Open Source AI Definition Erodes the Meaning of “Open Source”

Bora M. Alper@lemmy.world · 4 days ago

Open Source AI Definition Erodes the Meaning of “Open Source”

TootSweet@lemmy.world · 4 days ago

I really can’t overstate how much respect I have for Kuhn and the SFC. If RMS and the FSF are the Free Software movement’s past, Kuhn and the SFC are it’s future, and I can’t imagine anyone better to carry that particular torch.

hendrik@palaver.p3x.de · 4 days ago

Oh, wow. Should be pretty obvious that something isn’t open source, …well… unless the source is open…

CosmoNova@lemmy.world · 3 days ago

You would think that but even here on the Fediverse where many users have an affection for technology and are generally vary of AI, I‘ve seen people gobbling up the Open Source label when the model was open weights at best.

hendrik@palaver.p3x.de · edit-2 3 days ago

I’ve also had that. And I’m not even sure whether I want to hold it against them. For some reason it’s an industry-wide effort to muddy the waters and slap open source on their products. From the largest company who chose to have “Open” in their name but oppose transparency with every fibre of their body, to Meta, the curren pioneer(?) of “open sourcing” LLMs, to the smaller underdogs who pride themselves with publishing their models that way… They’ve all homed in on the term.

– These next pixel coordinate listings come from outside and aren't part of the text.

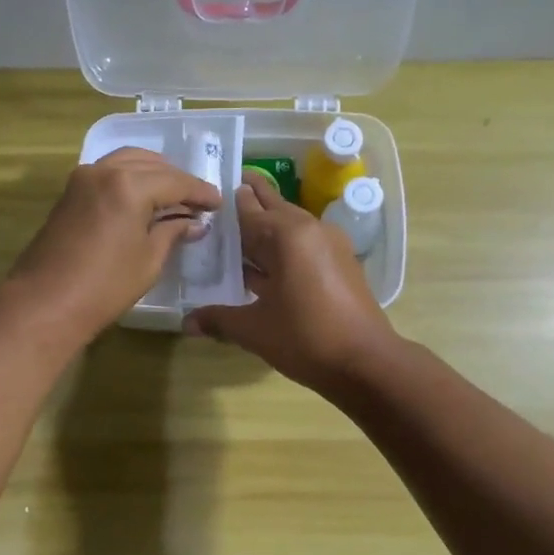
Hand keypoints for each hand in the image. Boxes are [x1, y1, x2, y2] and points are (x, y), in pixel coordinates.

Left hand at [6, 148, 220, 343]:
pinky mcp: (70, 192)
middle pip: (151, 164)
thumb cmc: (105, 286)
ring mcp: (83, 178)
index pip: (175, 181)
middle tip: (197, 201)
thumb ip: (172, 232)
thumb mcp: (149, 260)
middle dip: (177, 180)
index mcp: (129, 185)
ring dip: (152, 173)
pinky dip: (129, 177)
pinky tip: (142, 198)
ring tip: (172, 196)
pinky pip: (108, 171)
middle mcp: (105, 170)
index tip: (218, 203)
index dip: (200, 192)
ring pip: (127, 161)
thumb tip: (193, 222)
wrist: (45, 302)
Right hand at [184, 168, 398, 390]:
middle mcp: (310, 229)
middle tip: (220, 194)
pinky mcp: (340, 263)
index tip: (207, 191)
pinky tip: (262, 264)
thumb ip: (219, 319)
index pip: (249, 208)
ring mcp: (329, 245)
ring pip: (289, 227)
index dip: (227, 201)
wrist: (366, 362)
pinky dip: (282, 248)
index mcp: (288, 234)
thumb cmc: (306, 338)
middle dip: (249, 202)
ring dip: (265, 229)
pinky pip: (303, 245)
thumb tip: (187, 322)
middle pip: (273, 208)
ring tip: (234, 232)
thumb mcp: (254, 329)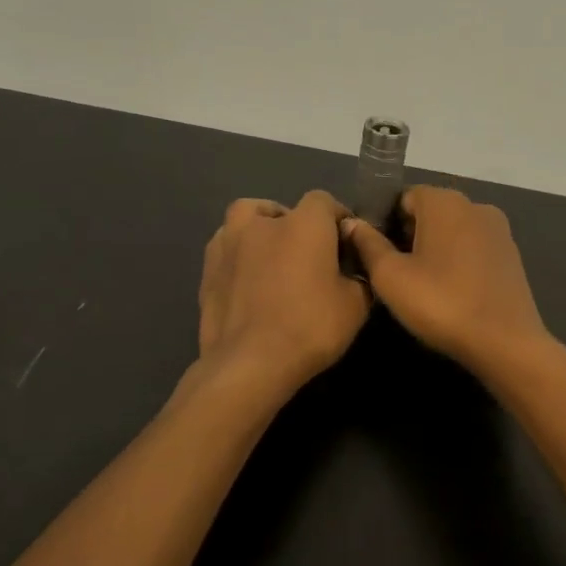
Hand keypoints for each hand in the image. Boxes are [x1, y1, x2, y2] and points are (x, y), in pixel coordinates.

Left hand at [198, 191, 371, 395]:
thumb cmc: (309, 328)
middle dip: (296, 226)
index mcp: (304, 224)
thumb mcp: (356, 306)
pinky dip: (239, 257)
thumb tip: (353, 270)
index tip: (345, 244)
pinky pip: (227, 250)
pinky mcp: (207, 269)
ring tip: (271, 261)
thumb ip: (359, 277)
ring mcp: (228, 243)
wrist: (249, 363)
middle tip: (307, 257)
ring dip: (260, 233)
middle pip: (281, 209)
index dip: (337, 219)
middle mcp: (262, 223)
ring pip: (245, 222)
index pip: (324, 201)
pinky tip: (248, 283)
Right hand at [339, 186, 553, 375]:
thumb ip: (368, 244)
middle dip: (410, 236)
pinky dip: (458, 262)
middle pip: (430, 212)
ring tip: (421, 286)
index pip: (403, 197)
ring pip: (453, 231)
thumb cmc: (441, 303)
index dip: (385, 223)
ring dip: (435, 250)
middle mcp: (475, 205)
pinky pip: (474, 249)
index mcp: (445, 201)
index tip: (376, 254)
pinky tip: (451, 292)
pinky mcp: (512, 255)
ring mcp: (499, 230)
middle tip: (395, 274)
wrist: (505, 343)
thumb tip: (352, 223)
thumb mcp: (391, 277)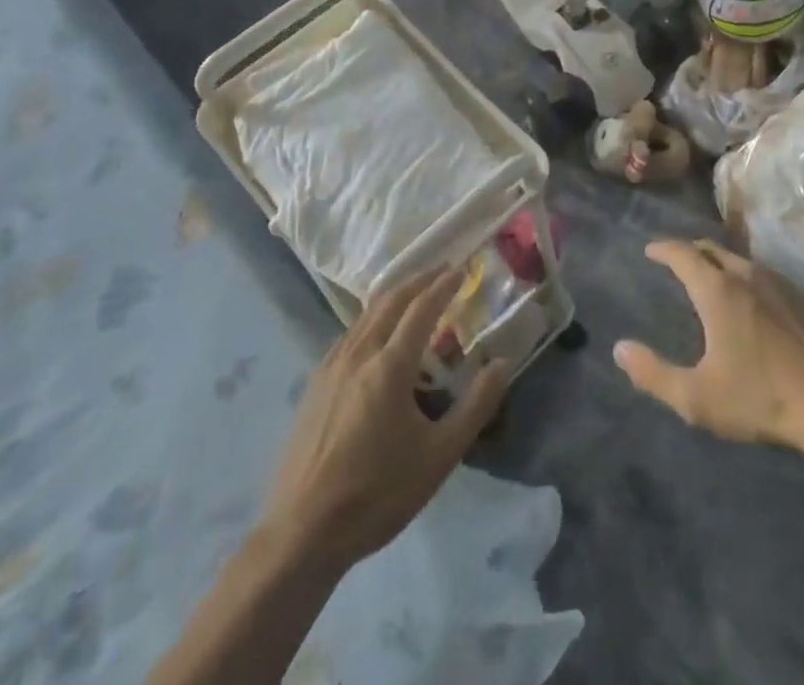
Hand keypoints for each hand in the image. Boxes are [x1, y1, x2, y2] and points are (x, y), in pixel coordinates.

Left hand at [263, 267, 510, 571]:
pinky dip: (372, 319)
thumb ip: (475, 406)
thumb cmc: (377, 494)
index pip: (421, 308)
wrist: (301, 534)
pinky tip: (376, 336)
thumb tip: (502, 364)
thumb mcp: (439, 456)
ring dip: (394, 297)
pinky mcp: (314, 386)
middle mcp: (358, 354)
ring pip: (366, 315)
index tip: (461, 269)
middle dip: (419, 280)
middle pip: (391, 301)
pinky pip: (349, 335)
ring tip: (414, 295)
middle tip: (442, 270)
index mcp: (389, 365)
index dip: (443, 285)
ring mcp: (331, 368)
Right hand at [615, 239, 803, 453]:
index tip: (650, 249)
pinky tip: (752, 299)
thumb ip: (654, 374)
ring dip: (720, 262)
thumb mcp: (697, 397)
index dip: (664, 248)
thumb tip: (620, 349)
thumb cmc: (760, 397)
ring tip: (711, 276)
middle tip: (677, 259)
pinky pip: (764, 276)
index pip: (684, 255)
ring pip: (741, 260)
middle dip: (690, 250)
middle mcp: (747, 276)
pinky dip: (745, 276)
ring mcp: (780, 285)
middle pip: (713, 249)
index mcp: (718, 291)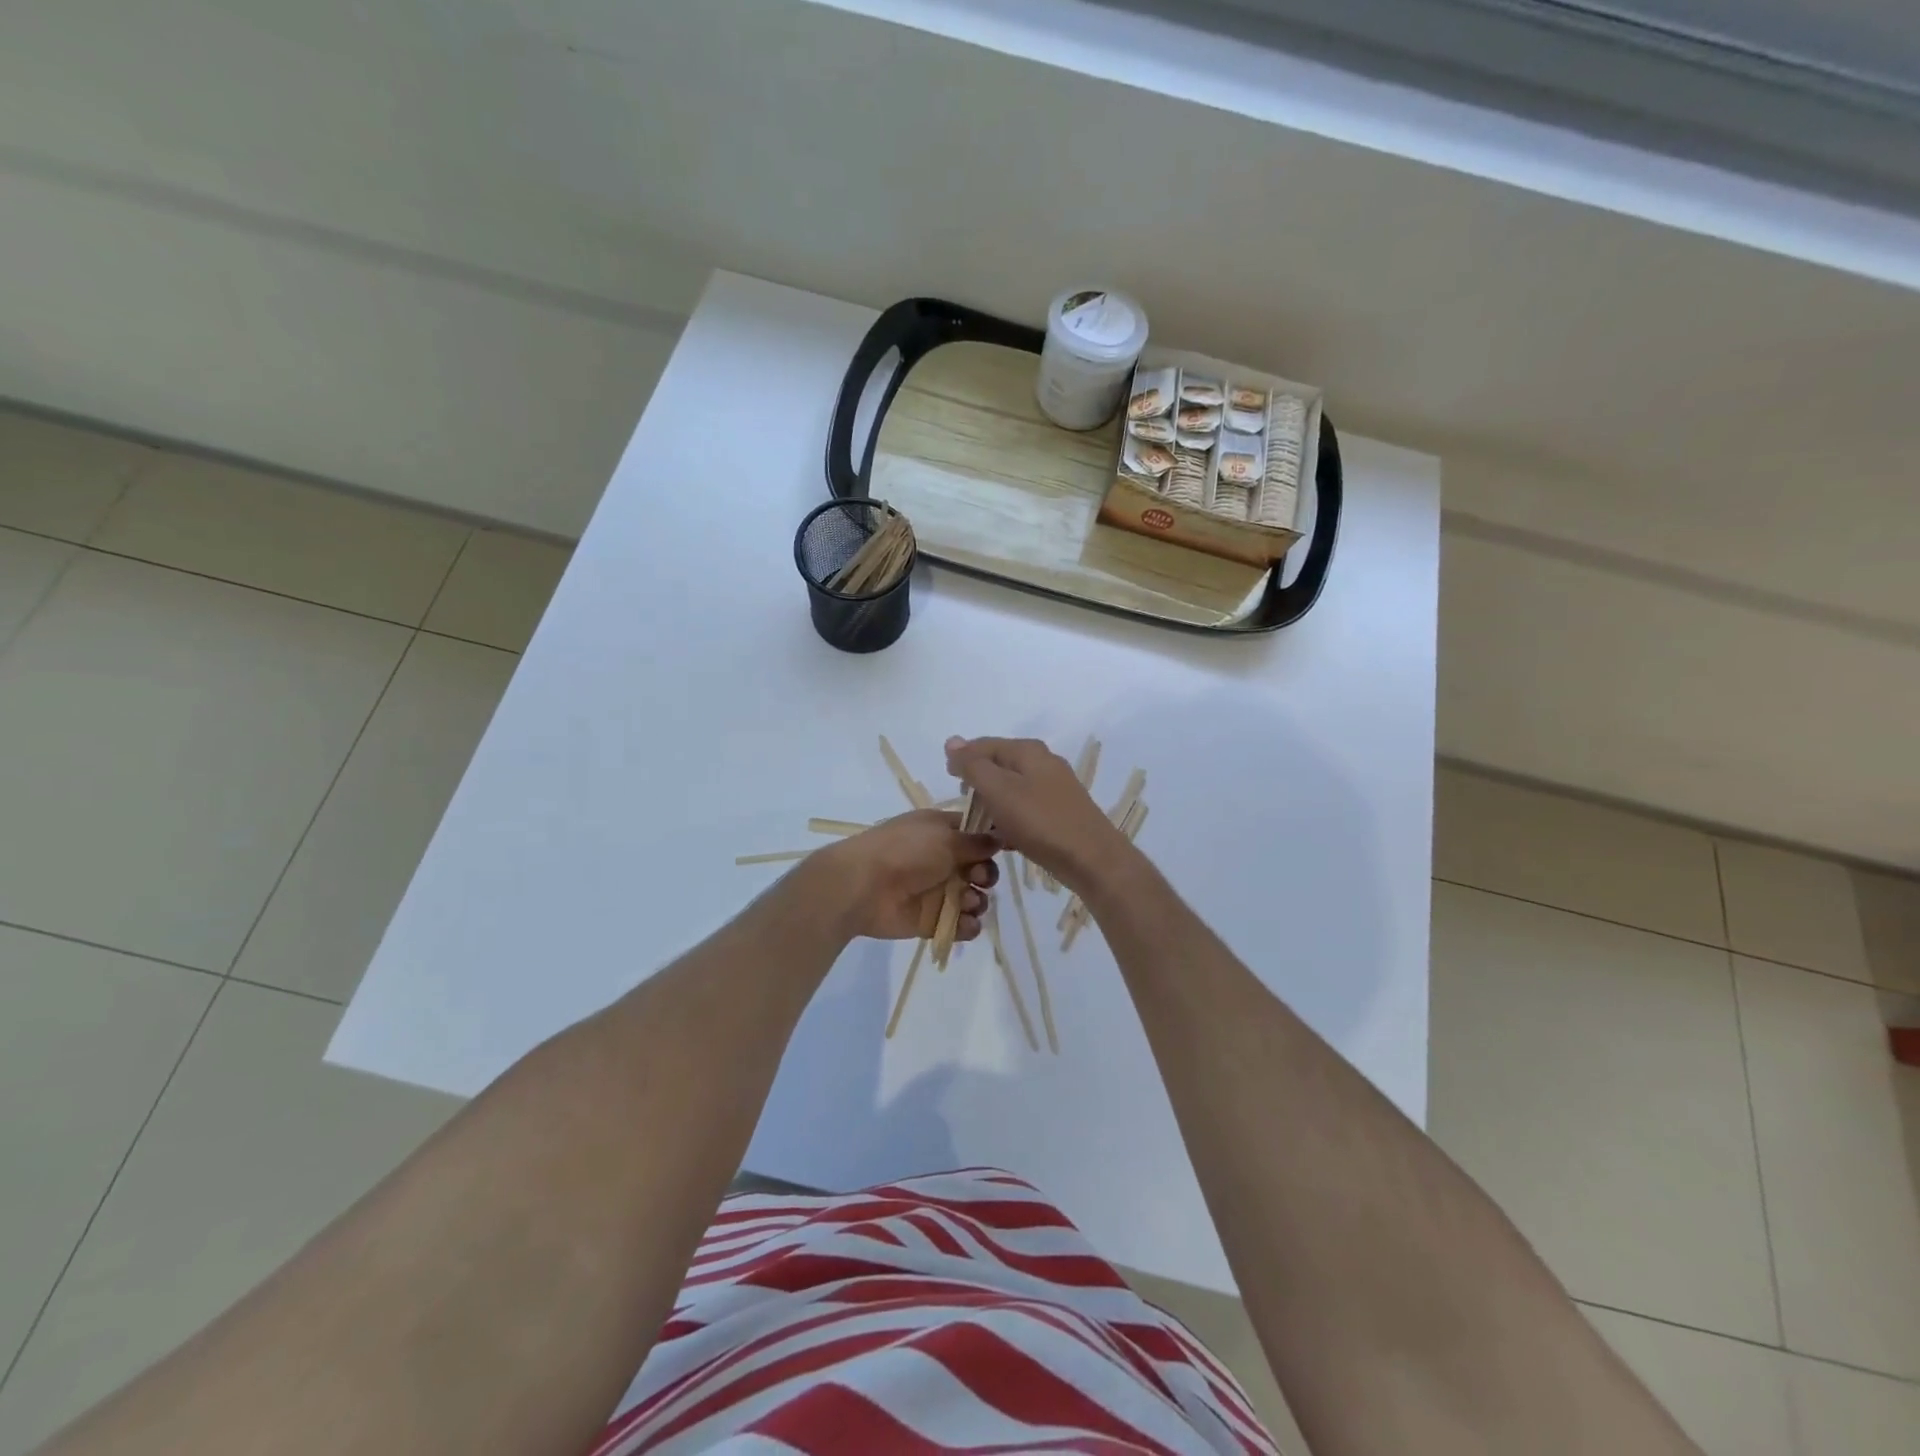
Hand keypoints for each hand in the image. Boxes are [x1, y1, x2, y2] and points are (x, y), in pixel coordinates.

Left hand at [816, 810, 998, 942]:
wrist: (863, 886)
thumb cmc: (905, 851)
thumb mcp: (945, 837)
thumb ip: (976, 841)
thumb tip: (1001, 836)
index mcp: (941, 832)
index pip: (976, 834)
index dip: (992, 843)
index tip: (1006, 849)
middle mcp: (942, 860)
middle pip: (980, 869)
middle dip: (985, 875)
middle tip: (976, 877)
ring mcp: (937, 891)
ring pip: (974, 898)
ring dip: (978, 901)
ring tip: (966, 902)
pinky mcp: (932, 920)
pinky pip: (961, 924)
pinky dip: (968, 925)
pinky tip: (965, 922)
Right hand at [944, 736, 1133, 892]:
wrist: (1091, 859)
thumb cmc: (1039, 821)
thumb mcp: (998, 790)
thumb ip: (973, 765)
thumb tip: (952, 741)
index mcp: (1028, 751)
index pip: (984, 745)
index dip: (962, 759)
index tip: (948, 781)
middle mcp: (1043, 762)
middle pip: (999, 765)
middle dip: (978, 782)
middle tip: (964, 805)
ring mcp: (1055, 788)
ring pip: (1012, 788)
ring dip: (993, 803)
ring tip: (979, 824)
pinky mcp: (1060, 812)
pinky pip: (1026, 809)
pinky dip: (1011, 819)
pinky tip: (1003, 838)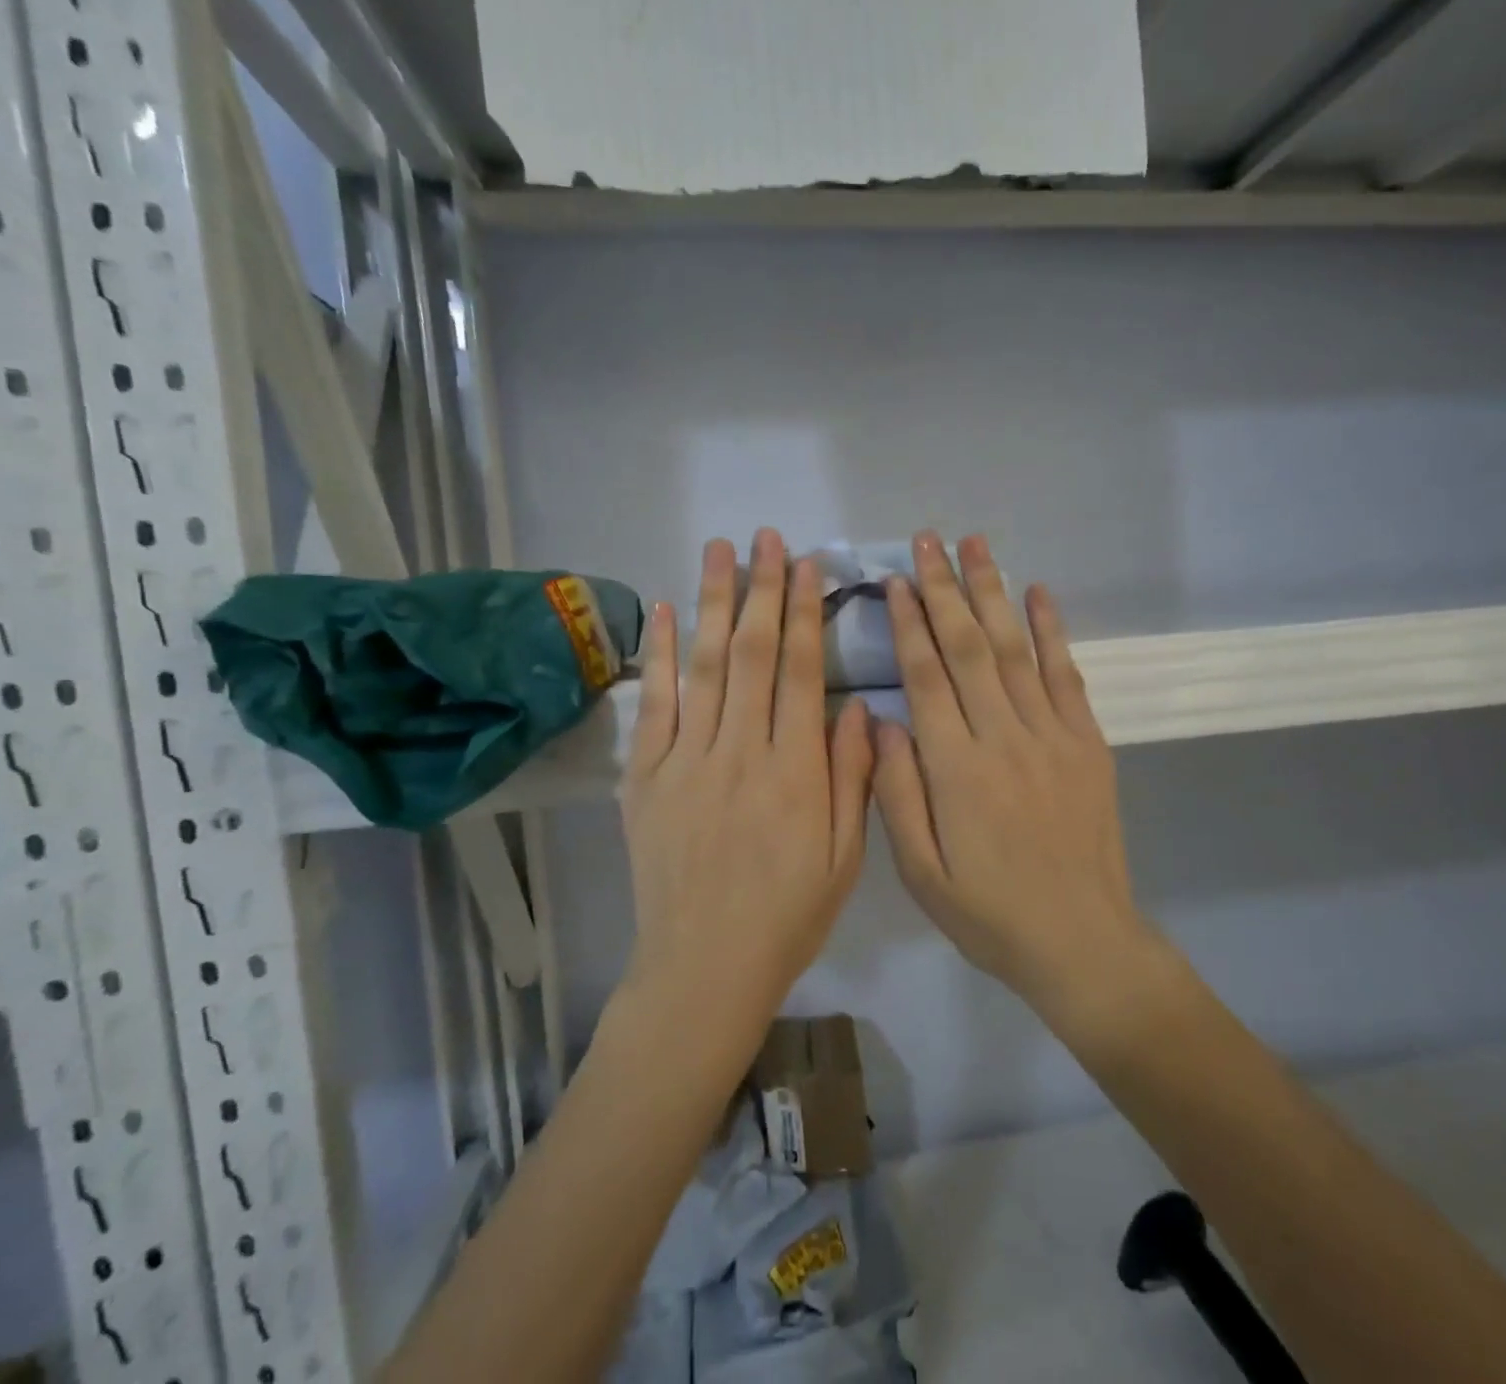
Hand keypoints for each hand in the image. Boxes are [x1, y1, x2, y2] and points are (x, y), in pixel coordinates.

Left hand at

And lots of the journalists and bloggers also pick up on it. I personally think, terms should be well-defined. And open-source had a well-defined meaning. I get that it’s complicated with the transformative nature of AI, copyright… But I don’t think reproducibility is a question here at all. Of course we need that, that’s core to something being open. And I don’t even understand why the OSI claims it doesn’t exist… Didn’t we have datasets available until LLaMA1 along with an extensive scientific paper that made people able to reproduce the model? And LLMs aside, we sometimes have that with other kinds of machine learning…

(And by the way, this is an old article, from end of october last year.)

Bora M. Alper@lemmy.world · 4 days ago

That’s a really beautiful & concise way of putting it <3

obbeel@lemmy.eco.br · 3 days ago

You see this on GitHub already. People publish paper results and manuals, along with a few files, and treat that as if it were open source. And this isn’t limited to LLMs, people with CNN papers or crawlers and other results publish a few files and the results on GitHub as if it were open source. I think this is a clash between current scientific community thinking + Big Tech vs Free Software + Free Culture initiatives.

Additionally, you can’t expect something Microsoft/Meta touches to remain untainted for long.